● **DOCUMENT TEXT**:
[start]

NZSM Hunter Concert Series: Schubert’s String Quintet in C, D 956 and Tchaikovsky’s sextet, Souvenir de Florence, Op 70
Vesa-Matti Leppänen and Martin Riseley (violins), Julia Joyce and Donald Maurice (violas), Andrew Joyce and Inbal Megiddo (cellos)
Hunter Council Chamber, Victoria University
Thursday 20 October, 7.30pm
I often feel, as I sit at the computer after getting home from a concert, that all I want to say is something like: ‘this evening several gifted musicians, after conscientious rehearsing, gave beautiful performances of marvellous music – perhaps an acknowledged masterpiece – that has been handed down to us by scores of music lovers, composed 100, 200, 300 ago by gifted composers who were intent above all on giving musical stimulation and pleasure to their audiences”.
And it often seems churlish and inappropriate to have listened with such deliberate critical attention, seeking flaws, that I would feel the need to remark on some minor defect, possibly merely a difference in tempo, in dynamic shifts or emphasis, or some aspect that could perhaps be compared unfavourably with another performance.
Schubert’s Quintet in C is such a sublime piece that it can withstand quite a wide variety of approaches to its performance, even performances that have distinct shortcomings. The music is that much greater than any individual performance.
The music that one heard early in one’s life tends to remain clearly connected with the place and circumstances of its hearing, and that is probably true for most people’s first hearing of this quintet. For me it was at the house of a friend I’d made in Stage I Latin classes at Victoria University in 1953. Though it moved me deeply, I didn’t then have enough breadth of musical experience really to realize what a masterpiece it was, an understanding that has arisen over many years.
On Thursday evening, the performance by these musicians – three NZSO principals and three leading School of Music faculty members, arguably among the finest players of their instruments in the country – was so deeply felt and generally so technically admirable that the very minor smudges had no impact on me at all; in fact in the face of such beautiful playing, it seemed an impertinence even to have registered them.

[end]

● **TASKS TO COMPLETE**:
a: In the concert review, where did the concert take place?
b: Rewrite the lines of the records, changing "common name" to "vernacular name" and keeping everything else the same. Leave the pictures out of your answer.
The records have no connection to the concert review.

● **PROVIDED MATERIAL**:
[start]

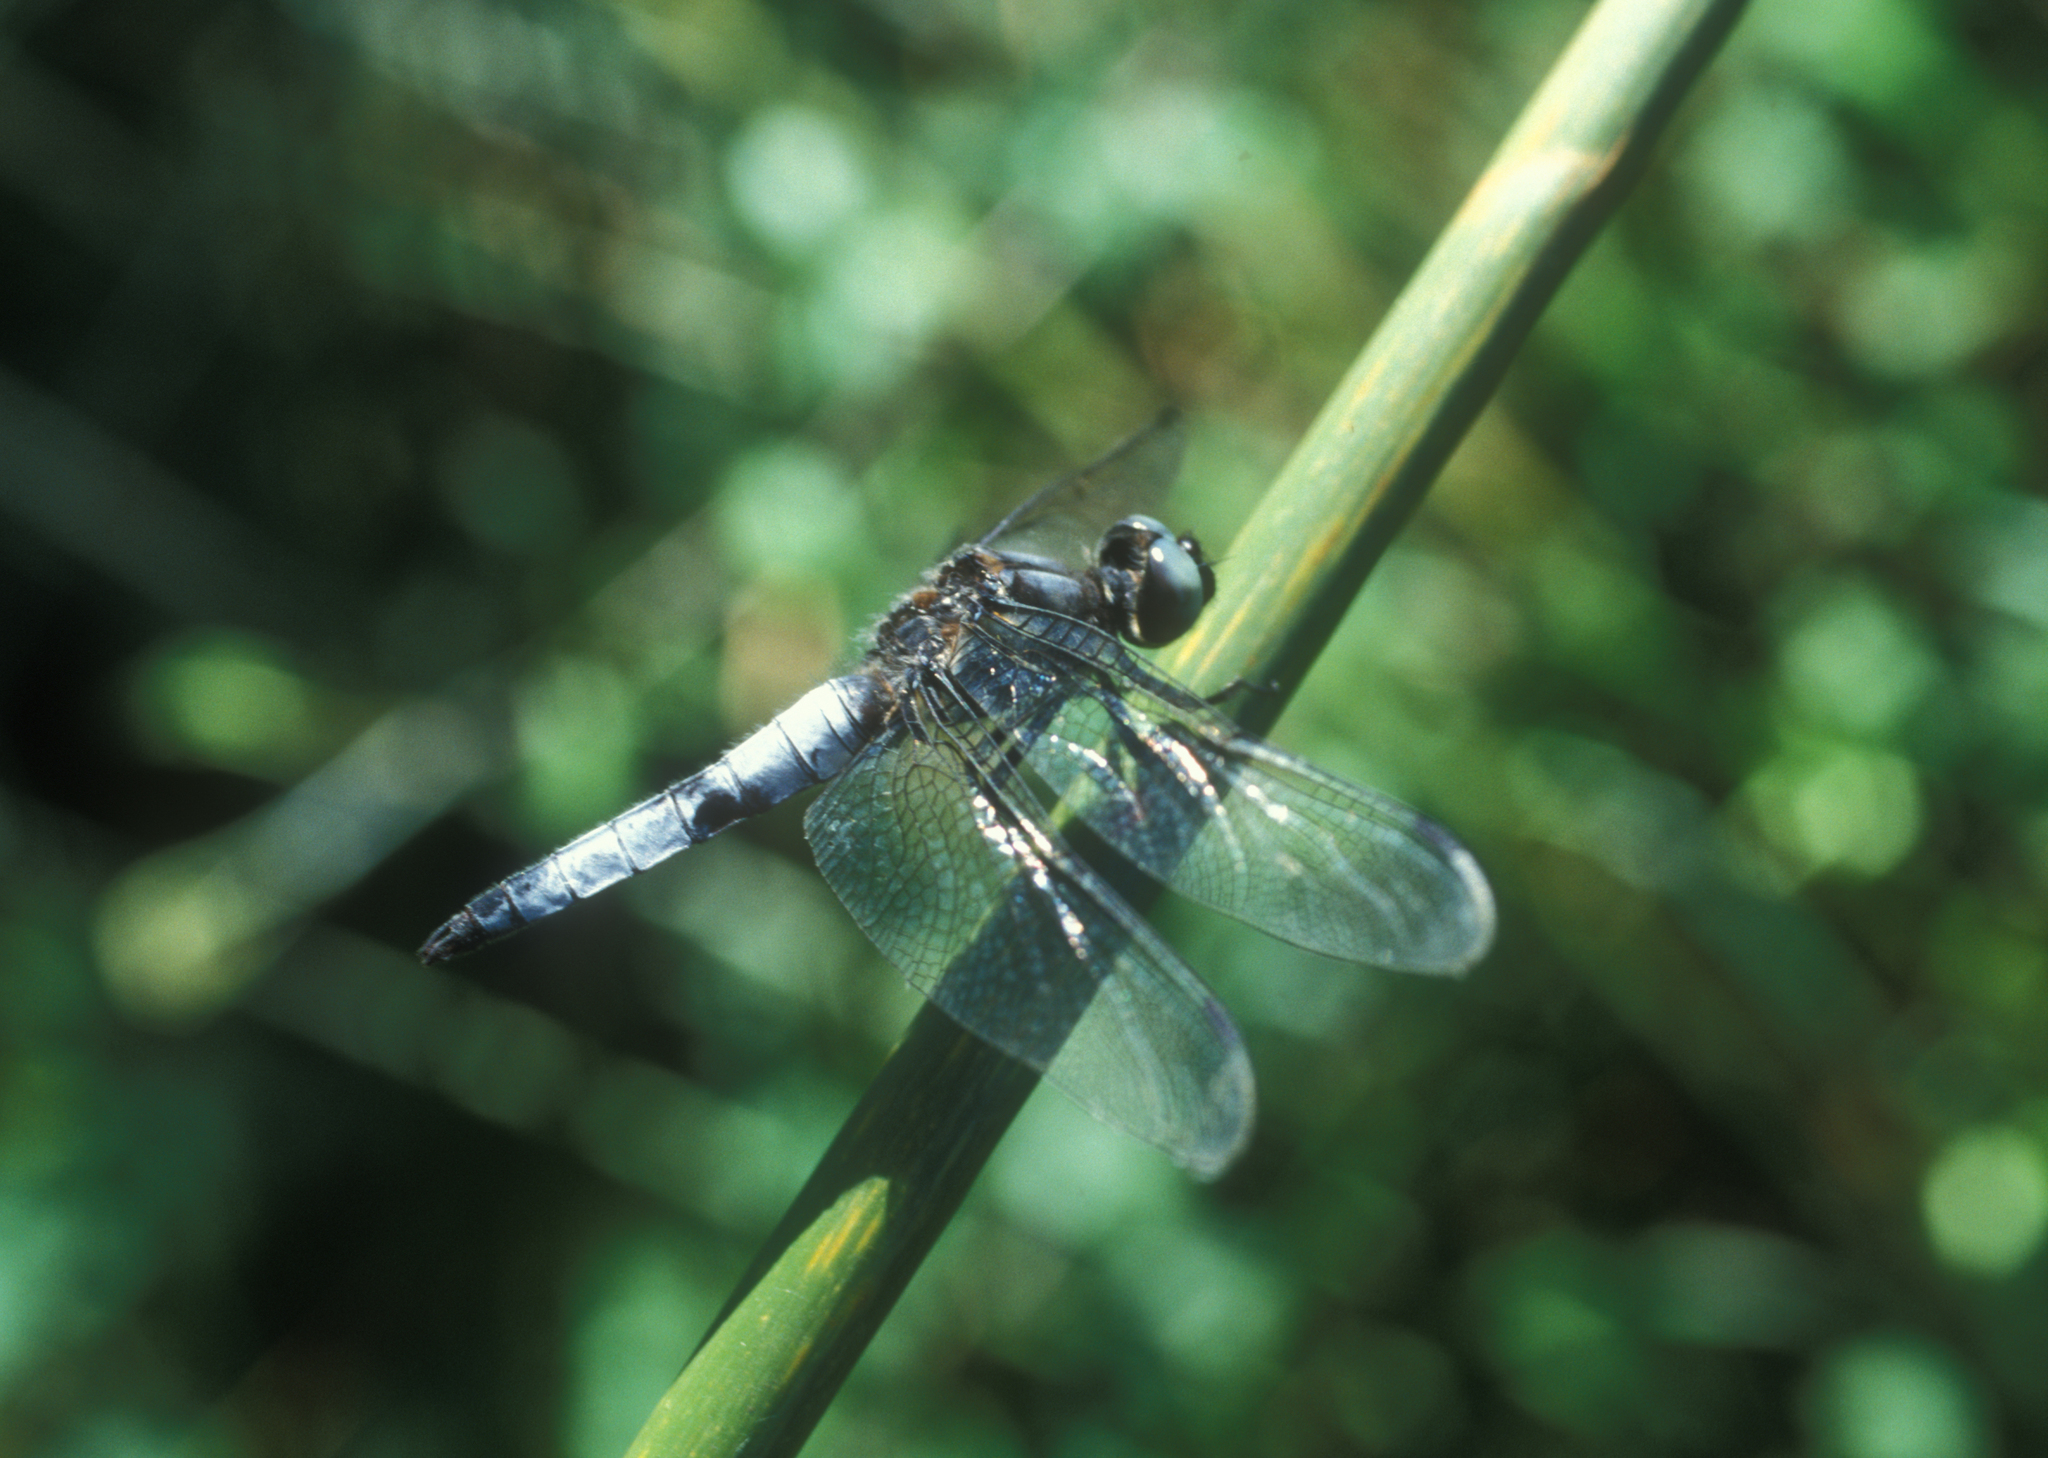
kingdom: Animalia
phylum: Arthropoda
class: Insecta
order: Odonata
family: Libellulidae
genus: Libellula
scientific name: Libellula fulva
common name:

[end]

● **OUTPUTS FOR THE TASKS**:
a: Hunter Council Chamber, Victoria University

b:
kingdom: Animalia
phylum: Arthropoda
class: Insecta
order: Odonata
family: Libellulidae
genus: Libellula
scientific name: Libellula fulva
vernacular name:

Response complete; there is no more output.